• **Task description**
Exactly the lines from the one containing "middle tip: (90, 125)" through the end of the listing should be written out, both ends included, and nothing more.
[[ Dataset excerpts open ]]
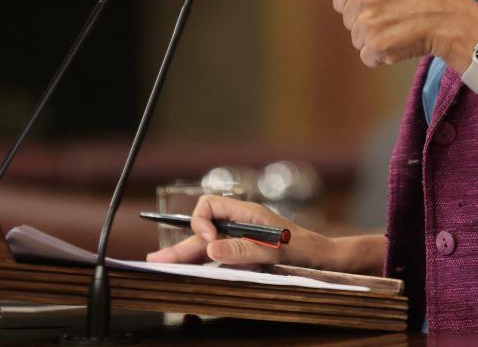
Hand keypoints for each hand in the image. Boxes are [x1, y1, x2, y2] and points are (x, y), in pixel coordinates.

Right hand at [145, 195, 330, 267]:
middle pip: (203, 230)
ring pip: (207, 246)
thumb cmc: (304, 249)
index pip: (210, 206)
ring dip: (185, 255)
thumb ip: (242, 248)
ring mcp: (241, 240)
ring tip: (162, 266)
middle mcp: (240, 224)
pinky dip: (201, 263)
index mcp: (246, 213)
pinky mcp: (245, 255)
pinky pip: (217, 257)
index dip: (201, 222)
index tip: (207, 242)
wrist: (322, 259)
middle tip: (155, 261)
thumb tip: (210, 247)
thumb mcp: (274, 248)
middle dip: (180, 244)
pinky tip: (188, 271)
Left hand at [332, 0, 468, 66]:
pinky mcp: (376, 46)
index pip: (342, 2)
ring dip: (378, 39)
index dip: (365, 5)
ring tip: (401, 27)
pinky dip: (384, 55)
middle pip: (350, 22)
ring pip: (359, 40)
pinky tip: (402, 42)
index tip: (388, 0)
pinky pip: (369, 56)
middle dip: (371, 22)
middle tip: (398, 14)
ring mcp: (367, 23)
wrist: (450, 19)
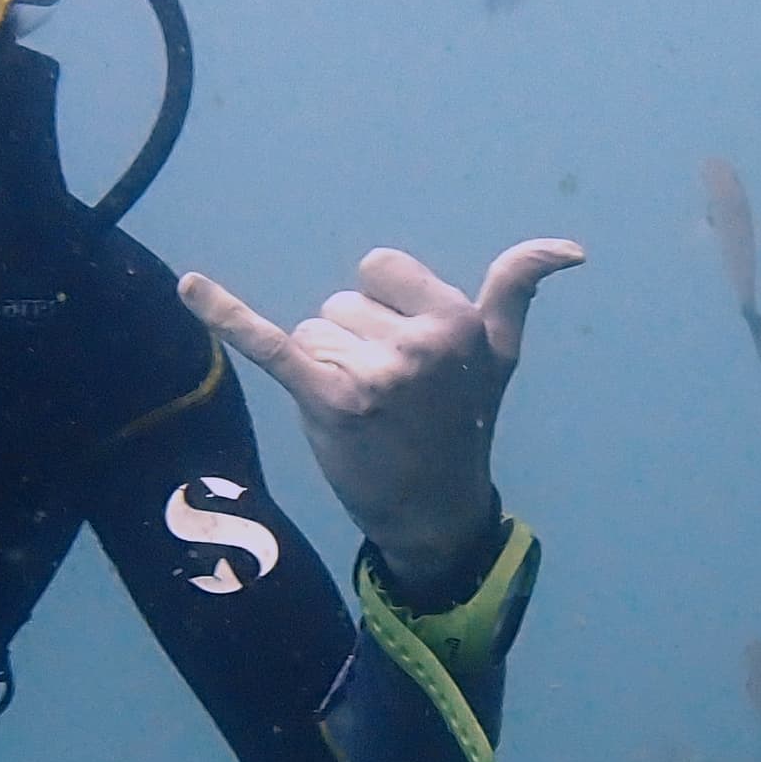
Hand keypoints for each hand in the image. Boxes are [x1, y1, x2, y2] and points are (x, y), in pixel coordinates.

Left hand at [179, 240, 583, 586]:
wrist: (435, 513)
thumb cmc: (463, 426)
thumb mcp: (500, 356)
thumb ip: (516, 291)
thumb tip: (570, 247)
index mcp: (457, 320)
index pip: (378, 269)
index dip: (383, 308)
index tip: (410, 356)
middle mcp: (419, 342)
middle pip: (341, 303)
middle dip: (354, 342)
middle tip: (388, 396)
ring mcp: (373, 373)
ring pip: (310, 331)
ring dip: (325, 367)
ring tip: (363, 411)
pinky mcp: (327, 400)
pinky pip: (270, 344)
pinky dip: (226, 314)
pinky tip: (191, 287)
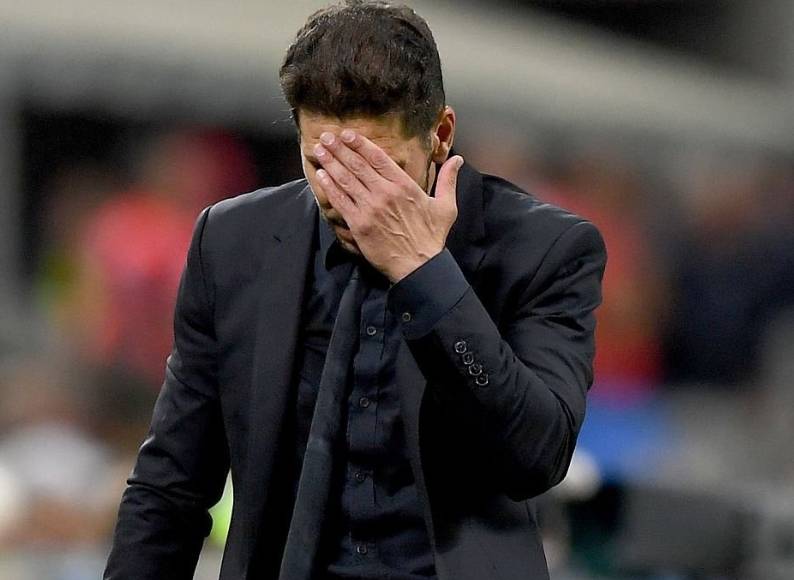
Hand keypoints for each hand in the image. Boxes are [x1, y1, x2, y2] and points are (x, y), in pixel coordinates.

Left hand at [313, 129, 463, 281]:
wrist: (419, 266)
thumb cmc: (432, 237)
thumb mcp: (446, 206)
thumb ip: (448, 180)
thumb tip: (457, 159)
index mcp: (404, 185)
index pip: (378, 158)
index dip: (360, 144)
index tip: (347, 134)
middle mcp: (385, 193)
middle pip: (358, 165)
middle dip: (339, 149)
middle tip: (326, 137)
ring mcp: (370, 208)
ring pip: (346, 179)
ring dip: (331, 162)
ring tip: (319, 150)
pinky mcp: (359, 224)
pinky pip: (341, 200)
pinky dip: (329, 186)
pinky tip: (321, 175)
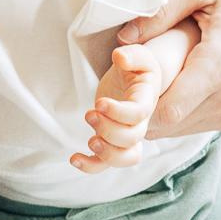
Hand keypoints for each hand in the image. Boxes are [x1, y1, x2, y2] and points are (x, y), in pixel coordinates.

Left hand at [71, 44, 163, 171]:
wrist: (132, 80)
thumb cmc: (134, 67)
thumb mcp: (138, 56)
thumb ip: (132, 54)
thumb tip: (120, 57)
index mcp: (146, 101)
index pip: (139, 114)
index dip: (120, 113)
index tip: (99, 103)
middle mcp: (140, 122)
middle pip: (132, 138)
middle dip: (108, 130)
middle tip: (90, 114)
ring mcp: (126, 135)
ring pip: (125, 157)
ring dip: (107, 154)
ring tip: (89, 141)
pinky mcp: (111, 142)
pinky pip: (105, 163)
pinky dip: (91, 166)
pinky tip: (74, 158)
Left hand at [117, 0, 220, 138]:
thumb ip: (160, 8)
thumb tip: (123, 41)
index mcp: (220, 65)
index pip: (165, 110)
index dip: (131, 108)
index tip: (108, 93)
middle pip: (166, 126)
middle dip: (134, 116)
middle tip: (109, 95)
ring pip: (177, 131)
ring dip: (148, 118)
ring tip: (127, 93)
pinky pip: (190, 126)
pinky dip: (167, 117)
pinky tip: (151, 95)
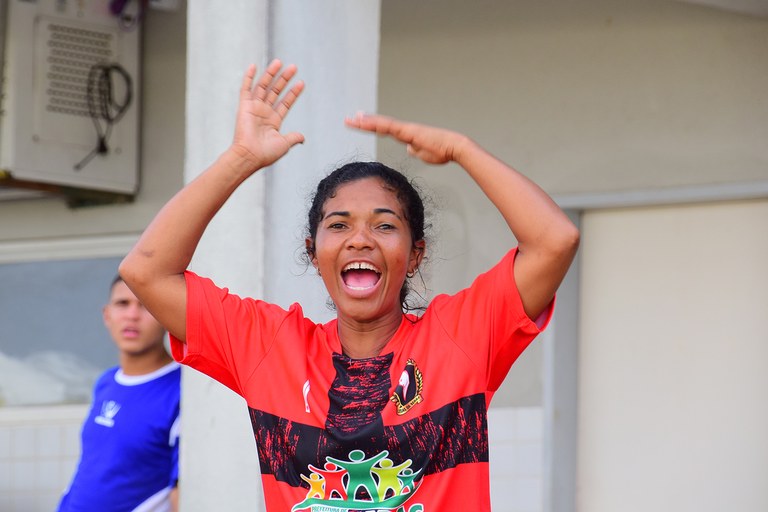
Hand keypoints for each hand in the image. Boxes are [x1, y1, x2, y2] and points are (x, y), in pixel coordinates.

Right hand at [231, 60, 304, 168]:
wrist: (250, 156)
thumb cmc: (266, 153)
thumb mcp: (284, 144)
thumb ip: (293, 138)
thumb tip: (303, 137)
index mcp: (273, 121)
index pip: (285, 103)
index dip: (293, 93)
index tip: (301, 83)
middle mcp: (264, 113)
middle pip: (275, 91)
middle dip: (284, 79)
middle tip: (293, 67)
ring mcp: (254, 108)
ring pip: (263, 87)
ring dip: (271, 74)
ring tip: (279, 62)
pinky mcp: (244, 107)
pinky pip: (245, 89)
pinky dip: (248, 77)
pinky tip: (254, 66)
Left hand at [345, 112, 469, 164]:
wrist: (453, 147)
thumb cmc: (441, 151)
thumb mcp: (423, 154)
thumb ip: (415, 150)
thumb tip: (409, 149)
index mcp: (406, 135)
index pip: (385, 129)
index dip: (372, 126)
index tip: (360, 123)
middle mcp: (404, 129)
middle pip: (380, 124)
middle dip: (364, 122)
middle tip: (349, 119)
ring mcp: (405, 129)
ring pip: (382, 124)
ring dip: (366, 122)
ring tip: (353, 119)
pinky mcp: (408, 132)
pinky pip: (389, 127)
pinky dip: (376, 124)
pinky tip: (366, 123)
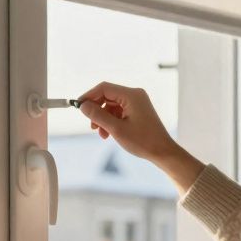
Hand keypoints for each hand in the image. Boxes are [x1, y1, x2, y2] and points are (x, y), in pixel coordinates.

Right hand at [77, 82, 203, 191]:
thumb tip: (83, 106)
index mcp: (132, 95)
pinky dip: (111, 121)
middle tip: (90, 125)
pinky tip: (108, 133)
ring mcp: (137, 103)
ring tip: (101, 133)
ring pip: (111, 105)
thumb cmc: (143, 141)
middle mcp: (135, 95)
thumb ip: (98, 116)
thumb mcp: (116, 129)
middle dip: (96, 110)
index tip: (78, 106)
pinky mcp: (137, 111)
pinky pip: (118, 111)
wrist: (162, 152)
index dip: (89, 96)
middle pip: (107, 96)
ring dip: (103, 118)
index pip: (104, 88)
[[ Dataset excerpts closed ]]
• **Output for this task**
middle tip: (90, 125)
pinky tip: (108, 133)
ring mcp: (137, 103)
ring tip: (101, 133)
ring pip: (111, 105)
thumb cmc: (143, 141)
middle mcp: (135, 95)
thumb ip: (98, 116)
thumb mcp: (116, 129)
middle dip: (96, 110)
index tip: (78, 106)
pinky mcp: (137, 111)
pinky pip: (118, 111)
wrist: (162, 152)
index dip: (89, 96)
middle pip: (107, 96)
ring dip: (103, 118)
index pip: (104, 88)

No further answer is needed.